The SiRb‐OeMyc cells have similar gene profile as human primary OS cells. (A): Analyzing microarray data using cluster analysis. Heat map of genes with significant induction (red) or repression (green) showed the location of SiRb‐OeMyc behind three primary OS cells isolated from OS patients, whereas parental MSCs were close to primary MSCs from OS patients. (B): The principal component analysis shows both SiRb‐OeMyc and primary OS cells located far away from parental and patients’ derived MSCs, and scattered at different locations reflecting the diversity of tumor cells. (C): The correlation coefficient between SiRb‐OeMyc cells and primary OS cells is nearly 1, indicating the similarity of SiRb‐OeMyc cells and OS cells. (D): Gene Ontology analysis for 10‐fold upregulated or downregulated genes compared between SiRb‐OeMyc and parental MSCs. (E): Ingenuity pathway analysis for 10‐fold difference genes.
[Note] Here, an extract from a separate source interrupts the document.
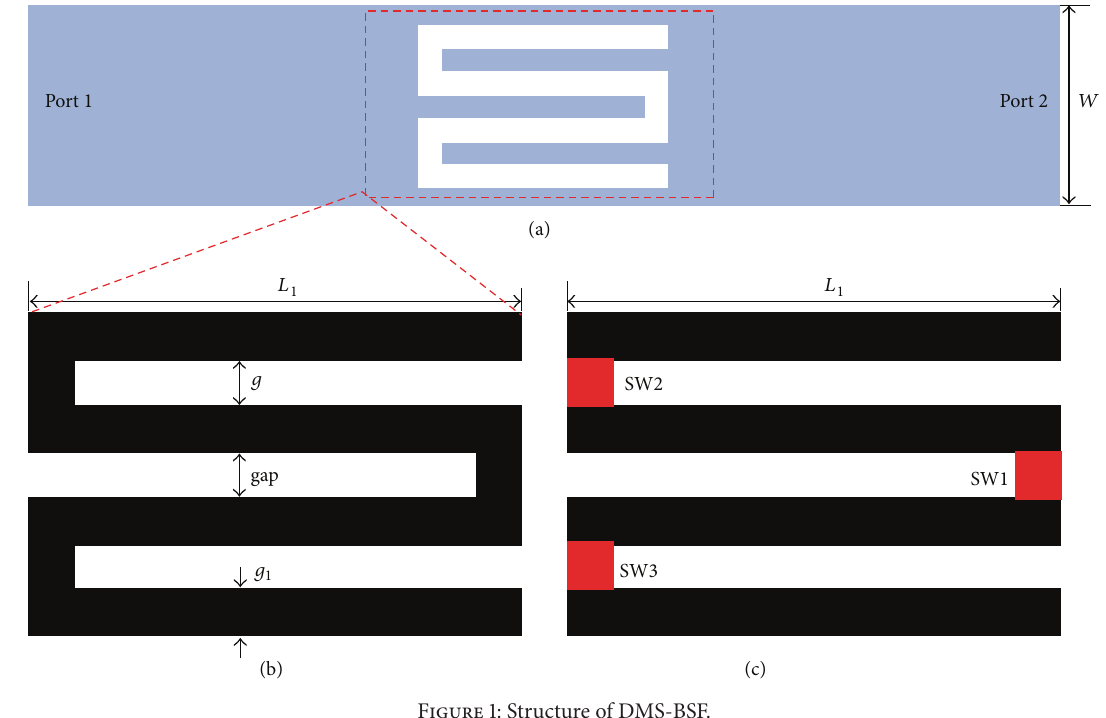
Figure 1: Structure of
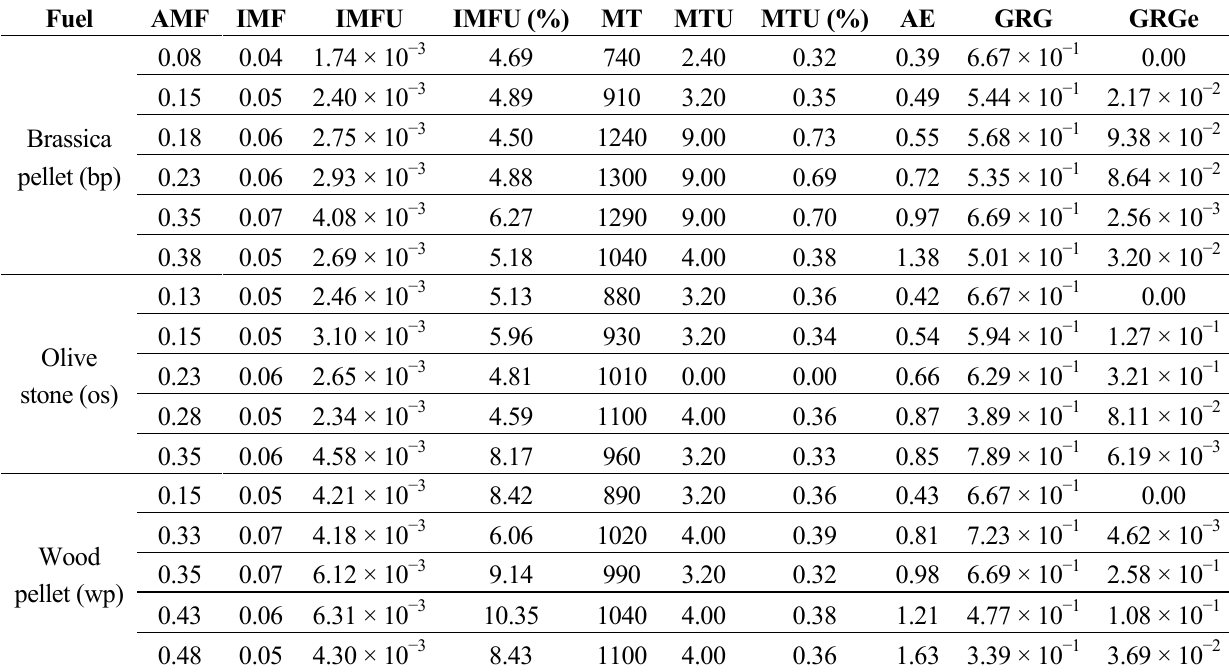
Table 3. Experimental results, grey relational grade (GRG), and grey relational grade error (GRGe). AMF: Air mass flow (kg m −2 s −1 ); IMF: Ignition mass flux (kg m −2 s −1 );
The upregulated genes are marked as red and downregulated genes are marked as green, and no‐difference genes are shown as white. Abbreviations: MSC, mesenchymal stem cell; MSC‐1, parental MSC 1; OeMyc, overexpression of c‐Myc; OGS, osteogenic sarcoma; OS, osteosarcoma; Pt, OS patient; SiRb, silence of retinoblastoma.

Figure 6

The expression level of Rb and c‐Myc correlated of human osteosarcoma (OS) survival rate. (A): The immunohistochemistry of Rb and c‐Myc in 72 human OS patients’ tissue array showed three expression patterns, Rb(−)Myc(−), Rb(−)Myc(+), and Rb(+)Myc(+). (B): The patients’ information showed no significant difference in gender, age, and stage. The tumor size in Rb(+)Myc(+) seemed smaller than the other two groups, but showed no significant difference. (C): The survival rate in Rb(−)Myc(+) group was significant lower than the Rb(−)Myc(−) and Rb(+)Myc(+) groups. (D): The survival rate was significantly different in stage II, but not in stages I and III. Bars = 100 μm. Abbreviation: Rb, retinoblastoma.